How to binarize RandomForest to plot a ROC in pyth

2019-07-28 11:52发布

问题:

I have 21 classes. I am using RandomForest. I want to plot a ROC curve, so I checked the example in scikit ROC with SVM

The example uses SVM. SVM has parameters like: probability and decision_function_shape which RF does not.

So how can I binarize RandomForest and plot a ROC?

Thank you

EDIT

To create the fake data. So there are 20 features and 21 classes (3 samples for each class).
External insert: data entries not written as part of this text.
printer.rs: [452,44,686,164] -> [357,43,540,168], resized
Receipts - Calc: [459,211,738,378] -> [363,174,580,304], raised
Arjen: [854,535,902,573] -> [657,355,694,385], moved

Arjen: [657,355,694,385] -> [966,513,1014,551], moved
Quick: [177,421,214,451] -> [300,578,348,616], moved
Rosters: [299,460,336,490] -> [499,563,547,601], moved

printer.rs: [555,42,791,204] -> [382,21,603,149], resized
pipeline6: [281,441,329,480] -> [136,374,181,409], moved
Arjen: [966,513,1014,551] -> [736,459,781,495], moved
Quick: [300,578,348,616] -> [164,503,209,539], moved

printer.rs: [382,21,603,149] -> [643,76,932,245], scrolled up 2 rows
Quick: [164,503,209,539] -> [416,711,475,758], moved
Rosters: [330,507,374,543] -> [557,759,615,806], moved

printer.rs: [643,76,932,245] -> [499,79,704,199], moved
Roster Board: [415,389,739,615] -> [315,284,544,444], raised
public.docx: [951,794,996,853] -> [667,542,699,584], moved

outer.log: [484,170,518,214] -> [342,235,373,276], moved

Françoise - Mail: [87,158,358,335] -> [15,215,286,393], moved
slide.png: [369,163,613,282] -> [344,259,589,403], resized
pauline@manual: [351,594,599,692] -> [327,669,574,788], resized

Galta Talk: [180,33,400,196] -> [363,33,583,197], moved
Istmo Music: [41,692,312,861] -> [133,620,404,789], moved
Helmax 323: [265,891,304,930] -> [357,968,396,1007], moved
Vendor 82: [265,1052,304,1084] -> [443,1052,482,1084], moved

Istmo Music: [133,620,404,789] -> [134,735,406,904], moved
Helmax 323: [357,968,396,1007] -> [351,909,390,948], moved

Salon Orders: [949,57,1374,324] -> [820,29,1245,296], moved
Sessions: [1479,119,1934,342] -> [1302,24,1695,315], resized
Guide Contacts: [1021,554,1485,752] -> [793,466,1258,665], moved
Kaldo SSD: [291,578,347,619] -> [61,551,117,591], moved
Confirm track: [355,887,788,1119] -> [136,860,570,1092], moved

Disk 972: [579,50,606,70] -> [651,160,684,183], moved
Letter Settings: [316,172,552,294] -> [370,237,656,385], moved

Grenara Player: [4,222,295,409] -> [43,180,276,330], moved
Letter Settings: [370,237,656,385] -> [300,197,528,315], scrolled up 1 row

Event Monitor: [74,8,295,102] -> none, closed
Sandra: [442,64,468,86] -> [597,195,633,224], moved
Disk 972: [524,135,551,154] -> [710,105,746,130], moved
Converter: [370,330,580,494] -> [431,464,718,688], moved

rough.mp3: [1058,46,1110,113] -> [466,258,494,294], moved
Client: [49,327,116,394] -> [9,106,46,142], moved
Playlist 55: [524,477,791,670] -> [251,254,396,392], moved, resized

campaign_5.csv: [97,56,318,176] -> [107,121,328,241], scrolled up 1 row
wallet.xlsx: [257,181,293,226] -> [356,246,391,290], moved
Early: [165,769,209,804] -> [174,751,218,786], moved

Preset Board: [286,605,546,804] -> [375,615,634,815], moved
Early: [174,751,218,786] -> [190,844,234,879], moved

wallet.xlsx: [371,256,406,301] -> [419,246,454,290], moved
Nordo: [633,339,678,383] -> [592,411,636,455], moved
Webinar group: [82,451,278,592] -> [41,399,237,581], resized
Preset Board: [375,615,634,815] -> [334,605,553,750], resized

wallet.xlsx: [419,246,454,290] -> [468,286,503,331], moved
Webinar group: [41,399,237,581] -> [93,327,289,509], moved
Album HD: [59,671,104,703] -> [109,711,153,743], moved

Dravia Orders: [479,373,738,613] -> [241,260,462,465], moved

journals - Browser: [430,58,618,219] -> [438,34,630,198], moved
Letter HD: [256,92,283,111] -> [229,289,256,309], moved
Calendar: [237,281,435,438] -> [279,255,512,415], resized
df = pd.DataFrame(np.random.rand(63, 20))
label = np.arange(len(df)) // 3 + 1 
df['label']=label
df


#TO TRAIN THE MODEL: IT IS A STRATIFIED SHUFFLED SPLIT
clf = make_pipeline(RandomForestClassifier())   
xSSSmean10 = []
for i in range(10):
    sss = StratifiedShuffleSplit(y, 10, test_size=0.1, random_state=i) 
    scoresSSS = cross_validation.cross_val_score(clf, x, y , cv=sss)

    xSSSmean10.append(scoresSSS.mean())
result_list.append(xSSSmean10)
print("") 

回答1:

For multilabel random forest, each of your 21 labels has a binary classification, and you can create a ROC curve for each of the 21 classes. Your y_train should be a matrix of 0 and 1 for each label.

Assume you fit a multilabel random forest from sklearn and called it rf, and have a X_test and y_test after a test train split. You can plot the ROC curve in python for your first label using this:

from sklearn import metrics 
probs = rf.predict_proba(X_test)
fpr, tpr, threshs = metrics.roc_curve(y_test['name_of_your_first_tag'],probs[0][:,1])

Hope this helps. If you provide your code and data I could write this more specifically.